Published in the Journal of the American Chemical Society, researchers in the lab of Dr. Joel P. Schneider at NIH, have unveiled a groundbreaking molecular design strategy that shifts gel-forming peptides into the crystalline state, revealing, for the first time, a high-resolution structure of a parallel rippled β-sheet — a long-theorized but previously unobserved motif predicted by Pauling and Corey over 70 years ago.

Figure 1. Polyalanine models of a (a) parallel pleated β-sheet formed between enantiopure strands of L-peptides, and a (b) rippled β-sheet formed between racemic mixtures of L-peptides, green, and D-peptides, cyan.

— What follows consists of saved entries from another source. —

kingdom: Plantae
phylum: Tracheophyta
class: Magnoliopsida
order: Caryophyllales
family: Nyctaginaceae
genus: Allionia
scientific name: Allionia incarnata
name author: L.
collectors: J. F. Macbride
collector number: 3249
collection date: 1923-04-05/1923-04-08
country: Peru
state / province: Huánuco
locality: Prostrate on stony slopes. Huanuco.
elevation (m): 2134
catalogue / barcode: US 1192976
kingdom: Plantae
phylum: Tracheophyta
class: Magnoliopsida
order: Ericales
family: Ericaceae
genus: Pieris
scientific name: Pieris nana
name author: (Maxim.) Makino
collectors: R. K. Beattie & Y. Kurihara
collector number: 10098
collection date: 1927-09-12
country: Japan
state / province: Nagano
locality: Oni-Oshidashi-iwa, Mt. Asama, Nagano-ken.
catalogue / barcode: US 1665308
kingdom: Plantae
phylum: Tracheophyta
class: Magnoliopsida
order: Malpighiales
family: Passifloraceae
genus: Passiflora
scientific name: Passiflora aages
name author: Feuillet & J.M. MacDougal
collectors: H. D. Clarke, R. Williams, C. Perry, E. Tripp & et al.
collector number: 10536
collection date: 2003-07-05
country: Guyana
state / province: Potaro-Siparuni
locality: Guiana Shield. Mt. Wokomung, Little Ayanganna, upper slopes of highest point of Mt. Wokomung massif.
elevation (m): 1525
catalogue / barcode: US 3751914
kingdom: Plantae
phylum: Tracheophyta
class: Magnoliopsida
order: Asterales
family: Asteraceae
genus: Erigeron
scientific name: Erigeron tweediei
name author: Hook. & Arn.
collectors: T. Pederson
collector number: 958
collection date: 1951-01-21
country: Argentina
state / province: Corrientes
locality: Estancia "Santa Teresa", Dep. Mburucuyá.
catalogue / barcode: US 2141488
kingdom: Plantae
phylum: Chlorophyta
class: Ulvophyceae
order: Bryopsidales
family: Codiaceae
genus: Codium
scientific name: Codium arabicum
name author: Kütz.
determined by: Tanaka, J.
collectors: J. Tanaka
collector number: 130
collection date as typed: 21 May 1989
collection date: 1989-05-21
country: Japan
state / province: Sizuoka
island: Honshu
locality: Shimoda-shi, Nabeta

Self-assembling peptide hydrogels are central to biomaterials development, offering promising applications in drug delivery, tissue engineering, and immunomodulation. While racemic mixtures of L- and D-peptides have shown advantageous material properties — including enhanced stiffness, protease resistance, and thermal stability — the field has lacked atomic-level insights into the supramolecular interactions that govern these effects.

To overcome the crystallization challenges posed by flexible, fibrillar gel networks, the team developed a deliberate structure-guided approach: they truncated the parent MAX1 peptide, introduced cyclization via δ-linked ornithine, and incorporated Cα-methylation to guide and restrict hydrogen bonding. These modifications transformed the assembly behavior, yielding mirror-image macrocyclic peptides capable of forming crystals instead of gels.

High-resolution X-ray crystallography revealed that the racemic mixture of these cyclic peptides self-assembles into flat, fibril-like structures composed of alternating blocks of enantiopure β-hairpins. These domains form both canonical pleated β-sheets and — at the heterochiral interface — a parallel rippled β-sheet stabilized by interdigitated side chains and complementary van der Waals interactions. This ripple structure is framed by flanking Cα-methyl groups that define its registry and boundary — an elegant molecular bookend.

Importantly, these racemic fibrils were denser and more tightly packed than their homochiral counterparts, offering a plausible structural basis for the enhanced mechanical properties observed in racemic hydrogels. The findings not only validate long-standing theoretical predictions but also open a design pathway to engineer stereocomplexed hydrogels with atomic precision.

This work demonstrates that phase-state modulation through rational molecular design can serve as a powerful tool for revealing fundamental structural motifs. The identification of parallel rippled β-sheets provides a new scaffold for future biomaterials and invites the design of responsive, enantioselective peptide systems with built-in control over morphology, mechanics, and function.